[Stored records]
● ● ● ●

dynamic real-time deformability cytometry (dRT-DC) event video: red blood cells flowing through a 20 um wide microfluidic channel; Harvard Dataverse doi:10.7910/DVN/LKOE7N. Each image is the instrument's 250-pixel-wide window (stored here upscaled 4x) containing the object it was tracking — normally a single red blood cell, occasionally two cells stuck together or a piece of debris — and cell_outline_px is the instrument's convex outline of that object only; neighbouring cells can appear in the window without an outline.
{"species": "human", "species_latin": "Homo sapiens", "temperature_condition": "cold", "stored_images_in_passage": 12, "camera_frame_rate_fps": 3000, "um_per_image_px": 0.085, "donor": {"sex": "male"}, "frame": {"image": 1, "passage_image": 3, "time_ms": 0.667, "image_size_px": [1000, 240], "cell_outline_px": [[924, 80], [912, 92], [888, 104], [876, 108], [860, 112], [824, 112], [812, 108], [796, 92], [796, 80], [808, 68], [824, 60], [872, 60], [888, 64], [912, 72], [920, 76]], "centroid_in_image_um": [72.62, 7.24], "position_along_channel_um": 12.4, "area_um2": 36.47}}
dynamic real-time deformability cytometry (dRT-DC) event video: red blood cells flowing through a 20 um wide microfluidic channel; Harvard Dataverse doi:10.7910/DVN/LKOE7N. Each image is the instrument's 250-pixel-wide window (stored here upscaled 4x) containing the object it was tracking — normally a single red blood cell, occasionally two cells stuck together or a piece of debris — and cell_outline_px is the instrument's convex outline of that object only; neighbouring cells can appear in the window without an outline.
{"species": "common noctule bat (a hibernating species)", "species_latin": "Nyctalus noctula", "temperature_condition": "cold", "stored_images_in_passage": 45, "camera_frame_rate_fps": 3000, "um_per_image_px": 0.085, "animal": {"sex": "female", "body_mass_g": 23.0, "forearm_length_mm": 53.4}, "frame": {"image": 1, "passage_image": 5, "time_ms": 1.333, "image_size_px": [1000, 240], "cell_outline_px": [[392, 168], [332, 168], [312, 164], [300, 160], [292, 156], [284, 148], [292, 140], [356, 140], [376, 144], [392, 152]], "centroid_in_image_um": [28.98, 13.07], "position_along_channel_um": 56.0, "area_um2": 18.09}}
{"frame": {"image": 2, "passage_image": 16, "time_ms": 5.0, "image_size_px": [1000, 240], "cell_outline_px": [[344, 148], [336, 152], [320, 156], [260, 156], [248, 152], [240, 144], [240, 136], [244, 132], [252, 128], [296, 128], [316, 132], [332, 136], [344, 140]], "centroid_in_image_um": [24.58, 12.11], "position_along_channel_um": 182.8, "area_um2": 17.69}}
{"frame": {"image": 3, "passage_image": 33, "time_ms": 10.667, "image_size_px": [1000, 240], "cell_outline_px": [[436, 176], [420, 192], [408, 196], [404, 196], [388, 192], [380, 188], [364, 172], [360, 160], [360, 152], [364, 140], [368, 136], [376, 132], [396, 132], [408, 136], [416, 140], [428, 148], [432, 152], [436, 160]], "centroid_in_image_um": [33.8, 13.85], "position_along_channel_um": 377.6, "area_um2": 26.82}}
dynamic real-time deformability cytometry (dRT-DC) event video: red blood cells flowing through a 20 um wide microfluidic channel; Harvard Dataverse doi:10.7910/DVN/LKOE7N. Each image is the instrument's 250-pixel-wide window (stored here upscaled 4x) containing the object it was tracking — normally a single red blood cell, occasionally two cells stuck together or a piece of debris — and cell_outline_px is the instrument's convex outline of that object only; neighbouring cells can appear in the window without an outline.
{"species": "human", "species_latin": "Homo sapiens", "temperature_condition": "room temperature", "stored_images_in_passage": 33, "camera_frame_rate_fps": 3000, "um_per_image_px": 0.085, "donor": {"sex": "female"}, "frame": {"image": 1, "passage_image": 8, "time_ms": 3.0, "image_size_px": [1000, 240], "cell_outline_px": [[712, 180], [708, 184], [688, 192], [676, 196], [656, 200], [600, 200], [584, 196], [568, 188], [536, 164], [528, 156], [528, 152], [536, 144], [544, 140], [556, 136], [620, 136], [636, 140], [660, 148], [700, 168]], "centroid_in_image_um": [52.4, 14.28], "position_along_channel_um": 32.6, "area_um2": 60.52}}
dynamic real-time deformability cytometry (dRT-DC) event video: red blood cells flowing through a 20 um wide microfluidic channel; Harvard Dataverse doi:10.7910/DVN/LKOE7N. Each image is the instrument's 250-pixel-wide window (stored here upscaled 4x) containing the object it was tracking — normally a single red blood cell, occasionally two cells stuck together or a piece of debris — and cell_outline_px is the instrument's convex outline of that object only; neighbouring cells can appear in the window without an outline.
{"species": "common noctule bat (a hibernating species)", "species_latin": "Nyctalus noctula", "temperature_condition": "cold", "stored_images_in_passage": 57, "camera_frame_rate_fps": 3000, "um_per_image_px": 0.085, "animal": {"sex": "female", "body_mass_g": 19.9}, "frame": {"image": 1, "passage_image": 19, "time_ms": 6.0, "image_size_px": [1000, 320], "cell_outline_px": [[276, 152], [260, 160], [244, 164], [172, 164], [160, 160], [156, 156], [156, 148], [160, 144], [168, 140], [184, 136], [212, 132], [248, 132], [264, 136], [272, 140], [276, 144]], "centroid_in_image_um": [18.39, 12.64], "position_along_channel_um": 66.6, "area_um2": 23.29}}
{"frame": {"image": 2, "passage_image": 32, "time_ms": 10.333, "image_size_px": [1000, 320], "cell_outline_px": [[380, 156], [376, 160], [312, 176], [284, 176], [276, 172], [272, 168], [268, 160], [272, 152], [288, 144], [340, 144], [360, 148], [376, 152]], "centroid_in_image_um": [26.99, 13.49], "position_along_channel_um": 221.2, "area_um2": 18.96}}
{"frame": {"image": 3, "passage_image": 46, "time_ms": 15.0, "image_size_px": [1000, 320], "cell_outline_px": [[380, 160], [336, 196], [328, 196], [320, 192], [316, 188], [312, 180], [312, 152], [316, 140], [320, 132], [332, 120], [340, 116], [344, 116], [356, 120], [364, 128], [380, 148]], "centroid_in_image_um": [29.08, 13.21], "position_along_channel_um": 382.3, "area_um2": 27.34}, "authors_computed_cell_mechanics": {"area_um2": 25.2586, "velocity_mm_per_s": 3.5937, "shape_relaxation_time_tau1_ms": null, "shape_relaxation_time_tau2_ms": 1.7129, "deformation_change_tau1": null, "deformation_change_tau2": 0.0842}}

● ● ● ●

§ WHAT TO PRODUCE
Write out the full listing exactly as given.

§ ANSWER FOR THIS EXERCISE
dynamic real-time deformability cytometry (dRT-DC) event video: red blood cells flowing through a 20 um wide microfluidic channel; Harvard Dataverse doi:10.7910/DVN/LKOE7N. Each image is the instrument's 250-pixel-wide window (stored here upscaled 4x) containing the object it was tracking — normally a single red blood cell, occasionally two cells stuck together or a piece of debris — and cell_outline_px is the instrument's convex outline of that object only; neighbouring cells can appear in the window without an outline.
{"species": "human", "species_latin": "Homo sapiens", "temperature_condition": "cold", "stored_images_in_passage": 12, "camera_frame_rate_fps": 3000, "um_per_image_px": 0.085, "donor": {"sex": "male"}, "frame": {"image": 1, "passage_image": 3, "time_ms": 0.667, "image_size_px": [1000, 240], "cell_outline_px": [[924, 80], [912, 92], [888, 104], [876, 108], [860, 112], [824, 112], [812, 108], [796, 92], [796, 80], [808, 68], [824, 60], [872, 60], [888, 64], [912, 72], [920, 76]], "centroid_in_image_um": [72.62, 7.24], "position_along_channel_um": 12.4, "area_um2": 36.47}}
dynamic real-time deformability cytometry (dRT-DC) event video: red blood cells flowing through a 20 um wide microfluidic channel; Harvard Dataverse doi:10.7910/DVN/LKOE7N. Each image is the instrument's 250-pixel-wide window (stored here upscaled 4x) containing the object it was tracking — normally a single red blood cell, occasionally two cells stuck together or a piece of debris — and cell_outline_px is the instrument's convex outline of that object only; neighbouring cells can appear in the window without an outline.
{"species": "common noctule bat (a hibernating species)", "species_latin": "Nyctalus noctula", "temperature_condition": "cold", "stored_images_in_passage": 45, "camera_frame_rate_fps": 3000, "um_per_image_px": 0.085, "animal": {"sex": "female", "body_mass_g": 23.0, "forearm_length_mm": 53.4}, "frame": {"image": 1, "passage_image": 5, "time_ms": 1.333, "image_size_px": [1000, 240], "cell_outline_px": [[392, 168], [332, 168], [312, 164], [300, 160], [292, 156], [284, 148], [292, 140], [356, 140], [376, 144], [392, 152]], "centroid_in_image_um": [28.98, 13.07], "position_along_channel_um": 56.0, "area_um2": 18.09}}
{"frame": {"image": 2, "passage_image": 16, "time_ms": 5.0, "image_size_px": [1000, 240], "cell_outline_px": [[344, 148], [336, 152], [320, 156], [260, 156], [248, 152], [240, 144], [240, 136], [244, 132], [252, 128], [296, 128], [316, 132], [332, 136], [344, 140]], "centroid_in_image_um": [24.58, 12.11], "position_along_channel_um": 182.8, "area_um2": 17.69}}
{"frame": {"image": 3, "passage_image": 33, "time_ms": 10.667, "image_size_px": [1000, 240], "cell_outline_px": [[436, 176], [420, 192], [408, 196], [404, 196], [388, 192], [380, 188], [364, 172], [360, 160], [360, 152], [364, 140], [368, 136], [376, 132], [396, 132], [408, 136], [416, 140], [428, 148], [432, 152], [436, 160]], "centroid_in_image_um": [33.8, 13.85], "position_along_channel_um": 377.6, "area_um2": 26.82}}
dynamic real-time deformability cytometry (dRT-DC) event video: red blood cells flowing through a 20 um wide microfluidic channel; Harvard Dataverse doi:10.7910/DVN/LKOE7N. Each image is the instrument's 250-pixel-wide window (stored here upscaled 4x) containing the object it was tracking — normally a single red blood cell, occasionally two cells stuck together or a piece of debris — and cell_outline_px is the instrument's convex outline of that object only; neighbouring cells can appear in the window without an outline.
{"species": "human", "species_latin": "Homo sapiens", "temperature_condition": "room temperature", "stored_images_in_passage": 33, "camera_frame_rate_fps": 3000, "um_per_image_px": 0.085, "donor": {"sex": "female"}, "frame": {"image": 1, "passage_image": 8, "time_ms": 3.0, "image_size_px": [1000, 240], "cell_outline_px": [[712, 180], [708, 184], [688, 192], [676, 196], [656, 200], [600, 200], [584, 196], [568, 188], [536, 164], [528, 156], [528, 152], [536, 144], [544, 140], [556, 136], [620, 136], [636, 140], [660, 148], [700, 168]], "centroid_in_image_um": [52.4, 14.28], "position_along_channel_um": 32.6, "area_um2": 60.52}}
dynamic real-time deformability cytometry (dRT-DC) event video: red blood cells flowing through a 20 um wide microfluidic channel; Harvard Dataverse doi:10.7910/DVN/LKOE7N. Each image is the instrument's 250-pixel-wide window (stored here upscaled 4x) containing the object it was tracking — normally a single red blood cell, occasionally two cells stuck together or a piece of debris — and cell_outline_px is the instrument's convex outline of that object only; neighbouring cells can appear in the window without an outline.
{"species": "common noctule bat (a hibernating species)", "species_latin": "Nyctalus noctula", "temperature_condition": "cold", "stored_images_in_passage": 57, "camera_frame_rate_fps": 3000, "um_per_image_px": 0.085, "animal": {"sex": "female", "body_mass_g": 19.9}, "frame": {"image": 1, "passage_image": 19, "time_ms": 6.0, "image_size_px": [1000, 320], "cell_outline_px": [[276, 152], [260, 160], [244, 164], [172, 164], [160, 160], [156, 156], [156, 148], [160, 144], [168, 140], [184, 136], [212, 132], [248, 132], [264, 136], [272, 140], [276, 144]], "centroid_in_image_um": [18.39, 12.64], "position_along_channel_um": 66.6, "area_um2": 23.29}}
{"frame": {"image": 2, "passage_image": 32, "time_ms": 10.333, "image_size_px": [1000, 320], "cell_outline_px": [[380, 156], [376, 160], [312, 176], [284, 176], [276, 172], [272, 168], [268, 160], [272, 152], [288, 144], [340, 144], [360, 148], [376, 152]], "centroid_in_image_um": [26.99, 13.49], "position_along_channel_um": 221.2, "area_um2": 18.96}}
{"frame": {"image": 3, "passage_image": 46, "time_ms": 15.0, "image_size_px": [1000, 320], "cell_outline_px": [[380, 160], [336, 196], [328, 196], [320, 192], [316, 188], [312, 180], [312, 152], [316, 140], [320, 132], [332, 120], [340, 116], [344, 116], [356, 120], [364, 128], [380, 148]], "centroid_in_image_um": [29.08, 13.21], "position_along_channel_um": 382.3, "area_um2": 27.34}, "authors_computed_cell_mechanics": {"area_um2": 25.2586, "velocity_mm_per_s": 3.5937, "shape_relaxation_time_tau1_ms": null, "shape_relaxation_time_tau2_ms": 1.7129, "deformation_change_tau1": null, "deformation_change_tau2": 0.0842}}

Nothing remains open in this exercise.